弥生と津田、穣は近場の飲食店で食事をした帰り道だった。

時刻は夜九時、少し前。

和人には職場の人間と食事をして帰る旨は伝えてある。


「一応、妻ですから」


津田は無言だった。


穣のリクエストで公園に立ち寄り、津田と弥生は今日はブランコではなくベンチに並んで座っている。




「弥生さんとこの公園で逢うのは、三回目ですね」



伊達眼鏡を外した津田は店とは雰囲気が違う。



「穣があんな風に泣くことは、あまりないんです。静さんや後台にも。弥生さんは違うのかな、お子さんはいるんですか?」



弥生は首を振る。



「いいえ、いません。姉に子供がいるんですが、よく子守りをしていたんです。小学校低学年くらいまでは面倒をみてました」



そのおかげで姉は仕事に没頭することができ、今は高いポストにおりキャリアウーマンとして地位を築いている。

今は中学生になって学校に部活に遊びに夢中であるらしく、弥生には見向きもしなくなったが、良い経験だったと微笑した。



「穣くんも、あっという間に大きくなりますよ。身長もパパを越えるかな」



滑り台で遊んでいる穣を見つめる。



「その後どうですか。解決しそうですか」
「……いえ。まだ時間はかかりそうです」



弥生は心苦しい。
あんな写真をまだ持たせているのだから、当然だ。
津田の口元に意地の悪い笑みが浮かぶ。



「あの写真で、ご主人と愛人を脅しましょうか」



弥生は驚いて津田を見て、顔を激しく左右に振る。



「そんなつもりはありません。ただ、自分でもどうしたら良いのか、わからなくなって」



浮気相手の太田美羽がとんでもない悪女で、浮き世を流すような女性だったら呆れて物も云えなかったのだが、美羽はお嬢さん、という感じの素敵な女性だった。

和人の何に惹かれたのかはわからない。

美羽が悪魔の尻尾を隠していて弄んでいるとしたら恐ろしいが、和人にそこまでする必要があるだろうか。



弥生は思う。


自分とて夫は好きだった。
しかし愛してはいなかったのかもしれないと。



「面倒ですね。
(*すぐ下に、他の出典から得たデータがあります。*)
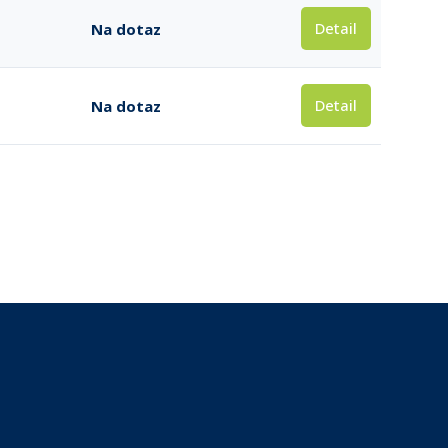
Detail
Na dotaz
Detail
Na dotaz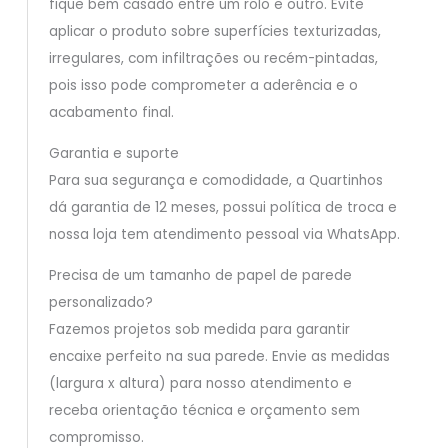
fique bem casado entre um rolo e outro. Evite
aplicar o produto sobre superfícies texturizadas,
irregulares, com infiltrações ou recém-pintadas,
pois isso pode comprometer a aderência e o
acabamento final.
Garantia e suporte
Para sua segurança e comodidade, a Quartinhos
dá garantia de 12 meses, possui política de troca e
nossa loja tem atendimento pessoal via WhatsApp.
Precisa de um tamanho de papel de parede
personalizado?
Fazemos projetos sob medida para garantir
encaixe perfeito na sua parede. Envie as medidas
(largura x altura) para nosso atendimento e
receba orientação técnica e orçamento sem
compromisso.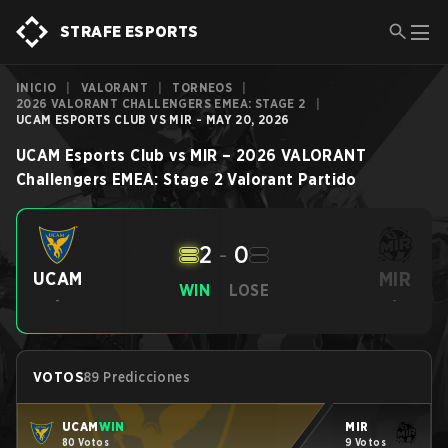
STRAFE ESPORTS
INICIO
|
VALORANT
|
TORNEOS
|
2026 VALORANT CHALLENGERS EMEA: STAGE 2
|
UCAM ESPORTS CLUB VS MIR - MAY 20, 2026
UCAM Esports Club
vs
MIR
–
2026 VALORANT
Challengers EMEA: Stage 2
Valorant
Partido
2
-
0
MIR
UCAM
WIN
LOSE
-
-
VOTOS
89 Predicciones
UCAM
WIN
MIR
80 Votos
9 Votos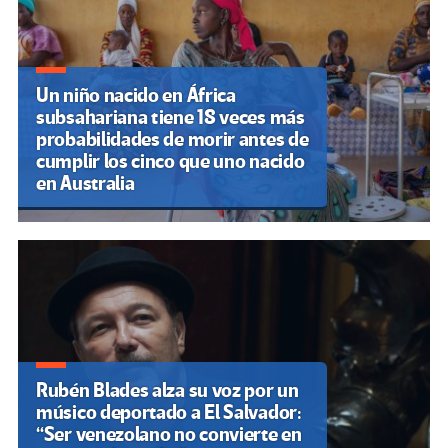
entradas
Un niño nacido en África
subsahariana tiene 18 veces más
probabilidades de morir antes de
cumplir los cinco que uno nacido
en Australia
Rubén Blades alza su voz por un
músico deportado a El Salvador:
“Ser venezolano no convierte en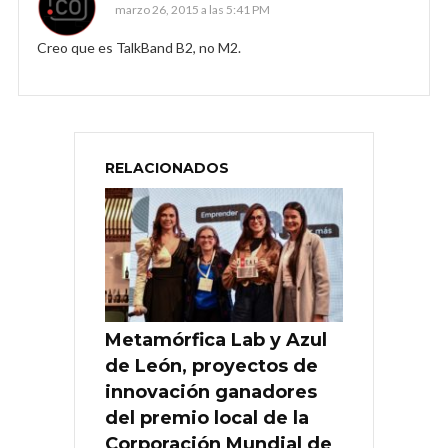
marzo 26, 2015 a las 5:41 PM
Creo que es TalkBand B2, no M2.
RELACIONADOS
Metamórfica Lab y Azul
de León, proyectos de
innovación ganadores
del premio local de la
Corporación Mundial de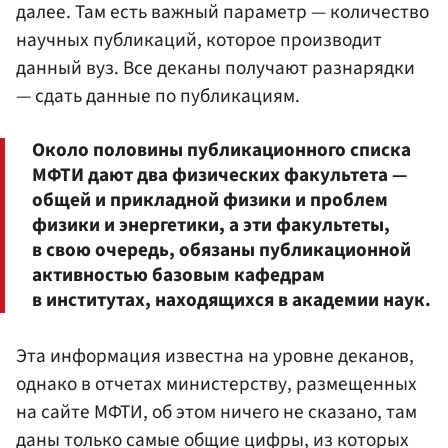
далее. Там есть важный параметр — количество
научных публикаций, которое производит
данный вуз. Все деканы получают разнарядки
— сдать данные по публикациям.
Около половины публикационного списка
МФТИ дают два физических факультета —
общей и прикладной физики и проблем
физики и энергетики, а эти факультеты,
в свою очередь, обязаны публикационной
активностью базовым кафедрам
в институтах, находящихся в академии наук.
Эта информация известна на уровне деканов,
однако в отчетах министерству, размещенных
на сайте МФТИ, об этом ничего не сказано, там
даны только самые общие цифры, из которых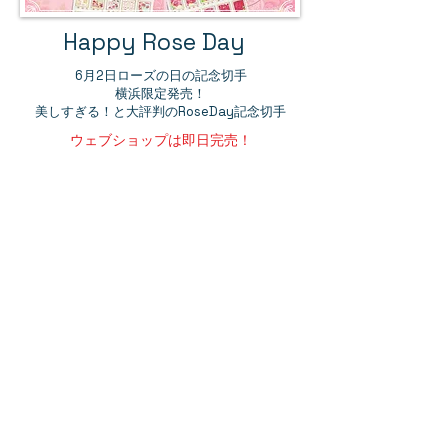
Happy Rose Day
​6月2日ローズの日の記念切手
横浜限定発売！
​美しすぎる！と大評判のRoseDay記念切手
ウェブショップは即日完売！
「6月2日はローズの日」記念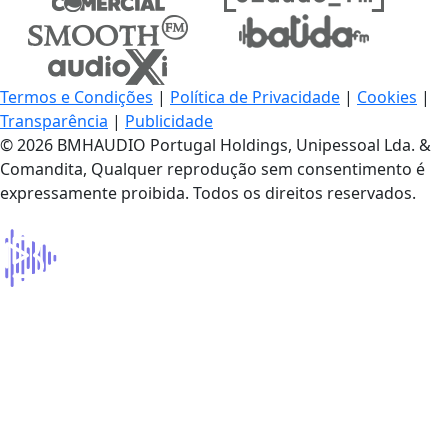
Termos e Condições
|
Política de Privacidade
|
Cookies
|
Transparência
|
Publicidade
© 2026 BMHAUDIO Portugal Holdings, Unipessoal Lda. &
Comandita, Qualquer reprodução sem consentimento é
expressamente proibida. Todos os direitos reservados.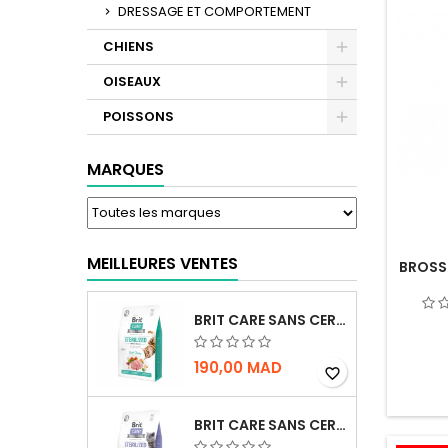
DRESSAGE ET COMPORTEMENT
CHIENS
OISEAUX
POISSONS
MARQUES
MEILLEURES VENTES
BROSS
BRIT CARE SANS CEREALES STERILIZED URINARY HEALTH - CHAT
190,00 MAD
favorite_border
BRIT CARE SANS CEREALES STERILIZED WEIGHT CONTROL - CHAT - 2KG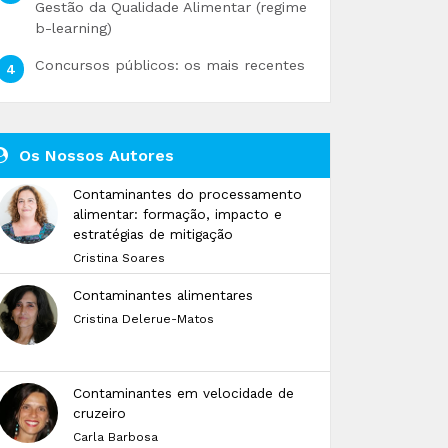
Gestão da Qualidade Alimentar (regime
b-learning)
Concursos públicos: os mais recentes
Os Nossos Autores
Contaminantes do processamento
alimentar: formação, impacto e
estratégias de mitigação
Cristina Soares
Contaminantes alimentares
Cristina Delerue-Matos
Contaminantes em velocidade de
cruzeiro
Carla Barbosa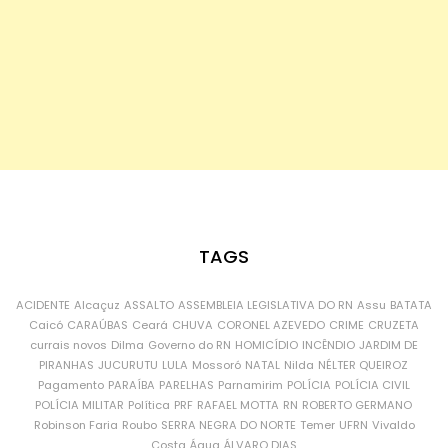
TAGS
ACIDENTE
Alcaçuz
ASSALTO
ASSEMBLEIA LEGISLATIVA DO RN
Assu
BATATA
Caicó
CARAÚBAS
Ceará
CHUVA
CORONEL AZEVEDO
CRIME
CRUZETA
currais novos
Dilma
Governo do RN
HOMICÍDIO
INCÊNDIO
JARDIM DE
PIRANHAS
JUCURUTU
LULA
Mossoró
NATAL
Nilda
NÉLTER QUEIROZ
Pagamento
PARAÍBA
PARELHAS
Parnamirim
POLÍCIA
POLÍCIA CIVIL
POLÍCIA MILITAR
Política
PRF
RAFAEL MOTTA
RN
ROBERTO GERMANO
Robinson Faria
Roubo
SERRA NEGRA DO NORTE
Temer
UFRN
Vivaldo
Costa
Água
ÁLVARO DIAS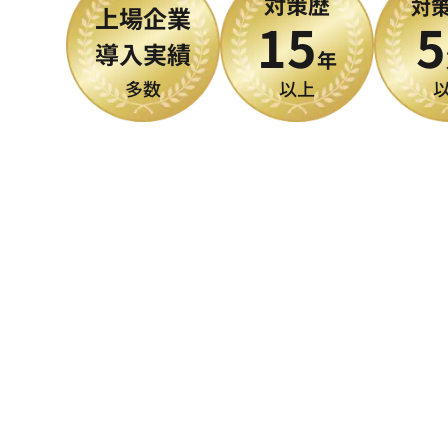
対策歴
対
上場企業
15
5
導入実績
年
多数
以上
男女の色恋。今の年齢で、まさかこんなことを思うようになるなんて」



和人本人も面倒になるとは思っていなかったに違いない。



「良いか悪いのかはわかりませんが、人生を見直す機会にはなりました。不安はありますが」



そういえば、夫とそういう事をしたのはいつだろう?

確実に五年、いや十年以上はないのではないか。

そうか、と弥生は確信した。

自分はずいぶん前から女とは見られていない。


本当にただのペットだったのだ。
家事をしてくれる便利なペット。

夫も苦しい時間はあったはずだ。

しかしそれをお互いに乗り切ることができなかった。